Laurent Bercot:
> The question is, how does systemd decide to proceed with the rest of 
> the shutdown?
>
It waits for |s6-svscan| for up to 90s, putting the infamous cylon 
warrior and "A stop job is running for s6" message on the console.  
After 90s, it starts forcibly killing stuff, not necessarily in the 
right order because it does not know that PostgreSQL should be killed 
before |s6-svscan| and that main services are best taken down before log 
services.
No, it will not wait forever for |s6-svscan| to exit.  That is not a way 
to block it.
I arrange things differently for running |service-manager| under systemd 
<
http://jdebp.eu./Softwares/nosh/guide/svscan-startup.html#systemd>:
    % grep ExecStop /usr/local/lib/systemd/system/system-control-normal.service
    ExecStop=/bin/system-control start --verbose shutdown
    %
|system-control| 
<
http://jdebp.eu./Softwares/nosh/guide/commands/system-control.xml> has 
all of the logic that knows to try harder if a |TERM| signal does not 
stop a service within 60s, and the |start| of |shutdown| stops running 
normal services because the |shutdown| service has |conflicts/| 
relationships with them.  None of this logic is in the service manager 
itself, which does not need to know about timeouts and alternative 
signals, it comprising mechanism not policy.

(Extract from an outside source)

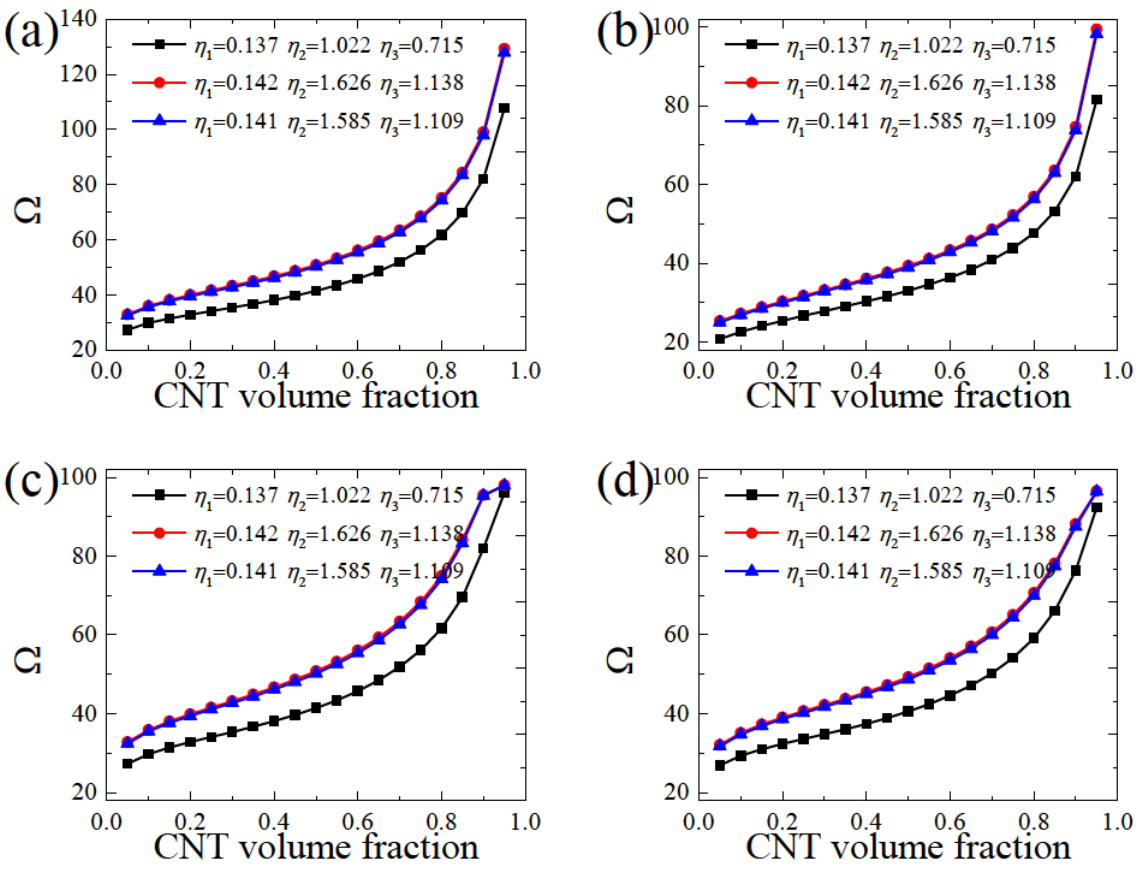
Figure 11: Variation of the fundamental frequency parameters Ω versus the CNT volume fraction V tcnt for FG-CNT reinforced composite panel with various boundary conditions: (a) CCCC; (b) SSSS; (c) E 1 E 1 E 1 E 1 ; (d) E 3 E 3 E 3 E 3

systemd will still try sending |TERM| signals to the service manager and 
force-killing stuff out of order, but because of an |After=| ordering 
only /after/ the |ExecStop| of |system-control-normal.service| has had 
its chance to shut things down in an orderly fashion.  systemd does not 
even begin taking down the service manager until after |system-control| 
has attempted to shut down all managed services.